=== Goal of the exercise ===
Print every line of the listing below word for word, but leave the pictures out.

=== Dataset section ===

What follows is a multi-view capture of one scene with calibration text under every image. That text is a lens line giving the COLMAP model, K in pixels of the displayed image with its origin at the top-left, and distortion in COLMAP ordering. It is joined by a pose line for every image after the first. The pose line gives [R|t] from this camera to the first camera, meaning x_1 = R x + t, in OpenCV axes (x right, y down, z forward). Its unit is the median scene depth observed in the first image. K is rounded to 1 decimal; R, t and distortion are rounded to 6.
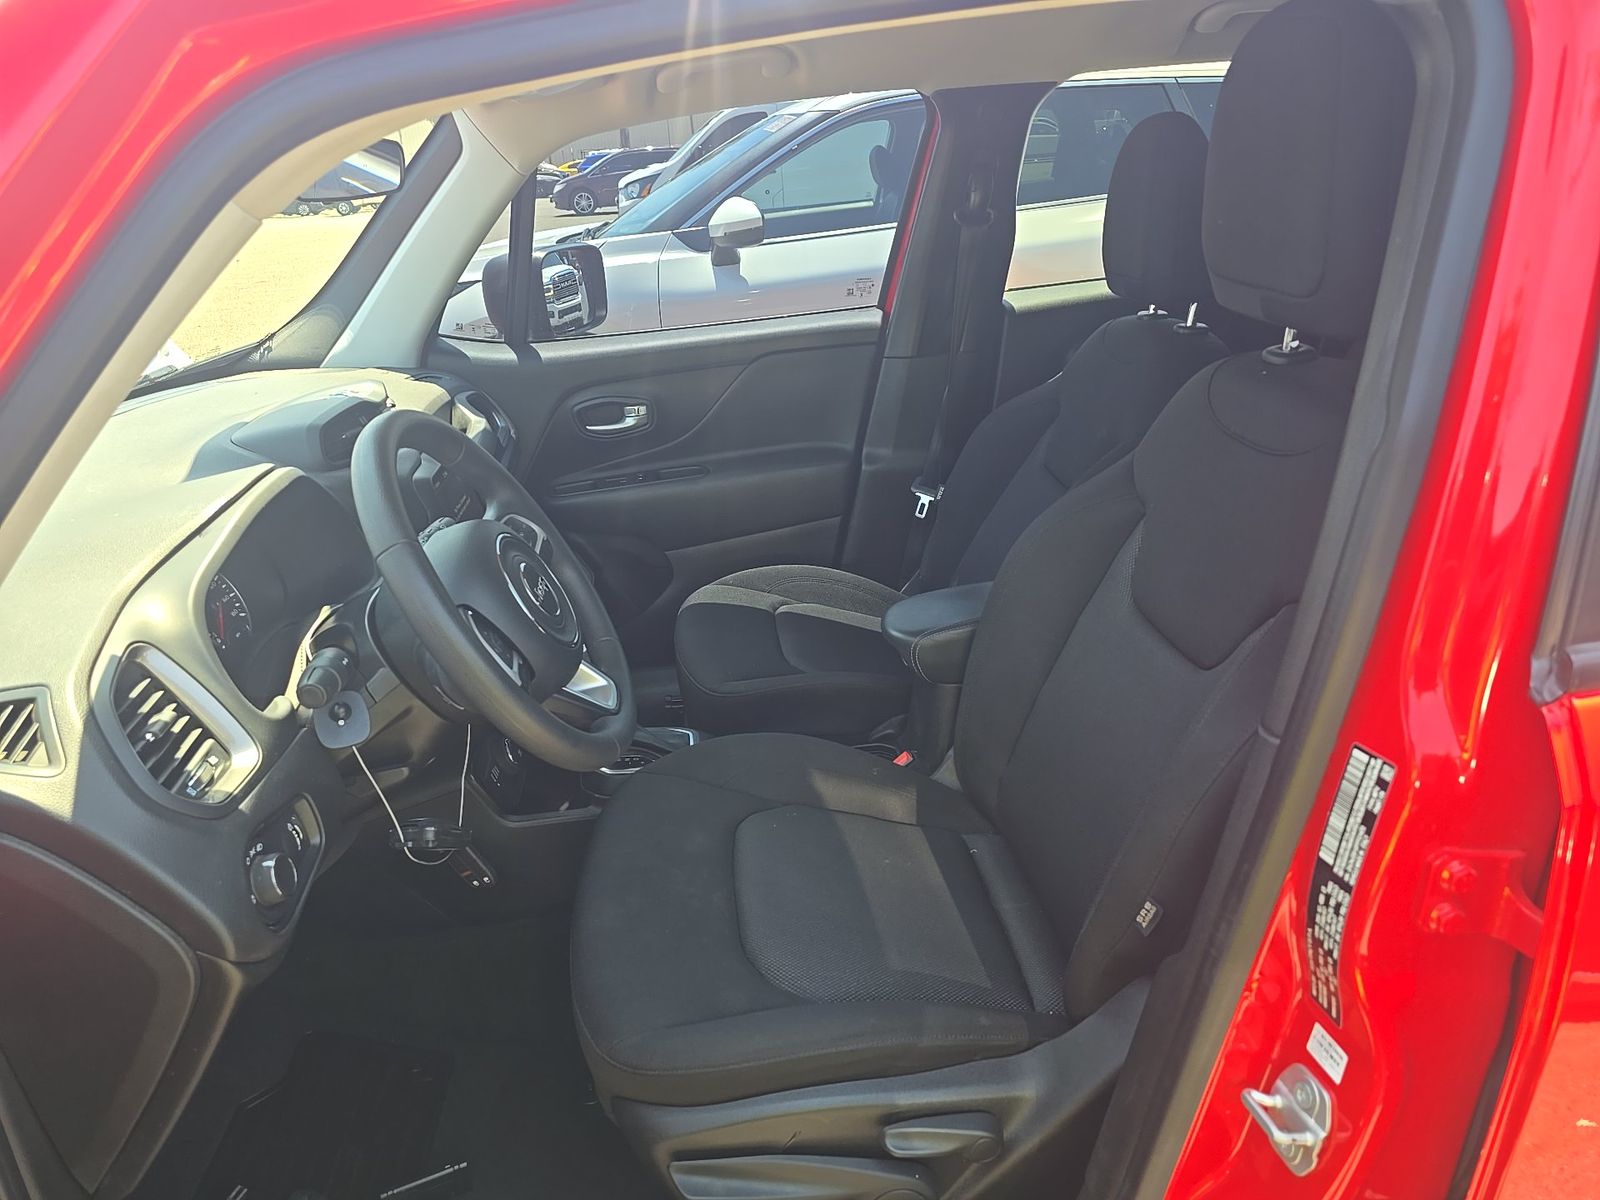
lens RADIAL K [[1099.3, 0, 800.6], [0, 1099.3, 598.9], [0, 0, 1]] dist [0.032654, -0.028225]
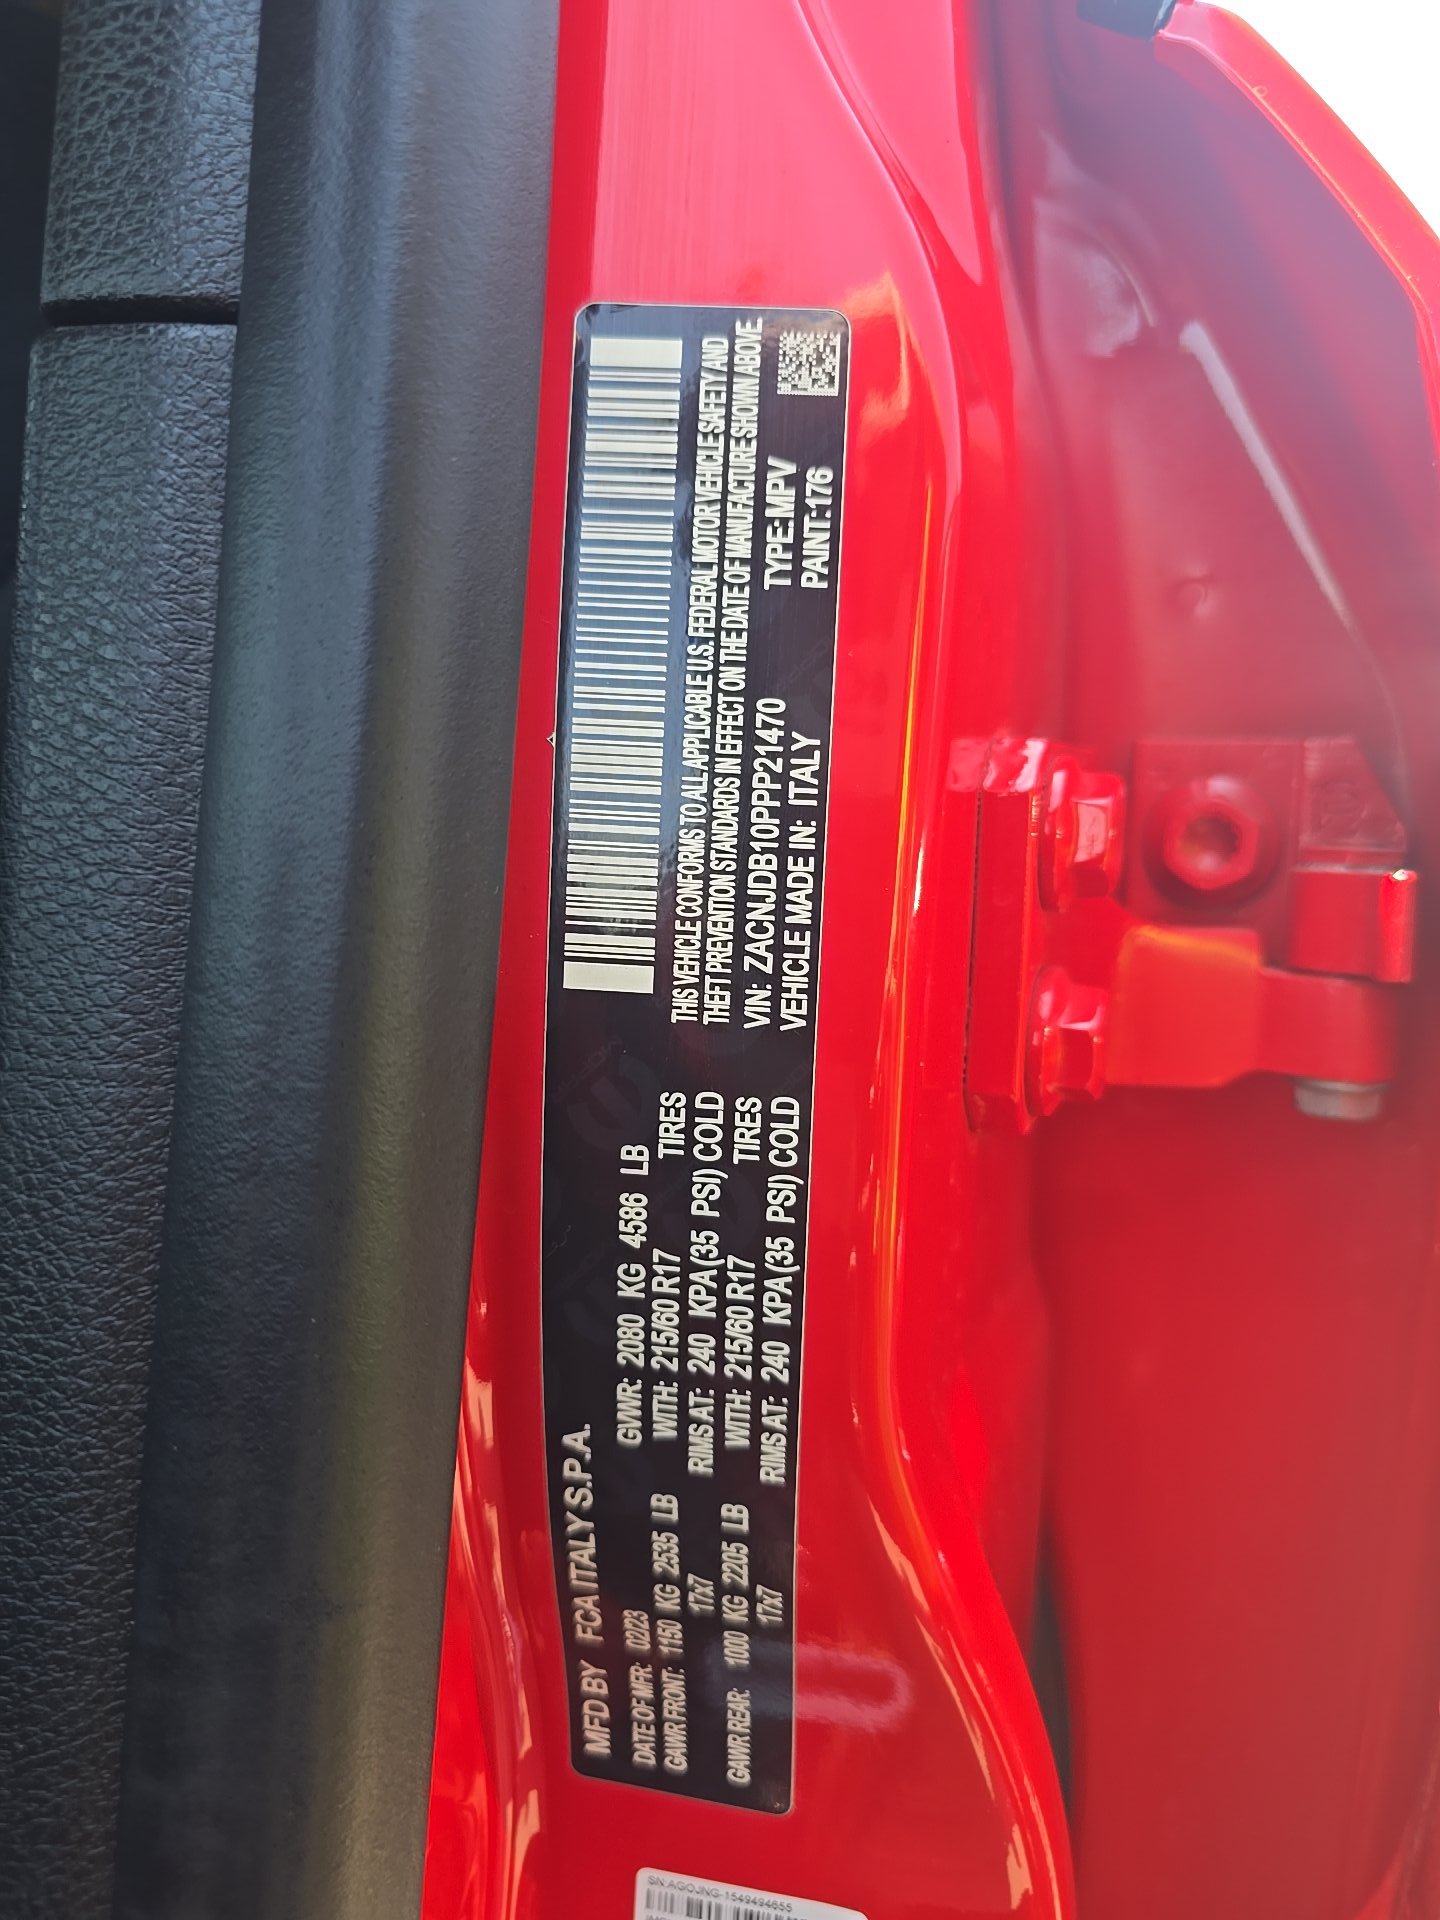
lens RADIAL K [[1319.1, 0, 721.6], [0, 1319.1, 959.3], [0, 0, 1]] dist [0.032654, -0.028225]
pose [[0.442547, -0.136495, 0.886296, 0.297033], [0.299045, 0.954236, -0.002361, 0.243159], [-0.845413, 0.266088, 0.463113, 0.904951]]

=== Response to the exercise ===
What follows is a multi-view capture of one scene with calibration text under every image. That text is a lens line giving the COLMAP model, K in pixels of the displayed image with its origin at the top-left, and distortion in COLMAP ordering. It is joined by a pose line for every image after the first. The pose line gives [R|t] from this camera to the first camera, meaning x_1 = R x + t, in OpenCV axes (x right, y down, z forward). Its unit is the median scene depth observed in the first image. K is rounded to 1 decimal; R, t and distortion are rounded to 6.
lens RADIAL K [[1099.3, 0, 800.6], [0, 1099.3, 598.9], [0, 0, 1]] dist [0.032654, -0.028225]
lens RADIAL K [[1319.1, 0, 721.6], [0, 1319.1, 959.3], [0, 0, 1]] dist [0.032654, -0.028225]
pose [[0.442547, -0.136495, 0.886296, 0.297033], [0.299045, 0.954236, -0.002361, 0.243159], [-0.845413, 0.266088, 0.463113, 0.904951]]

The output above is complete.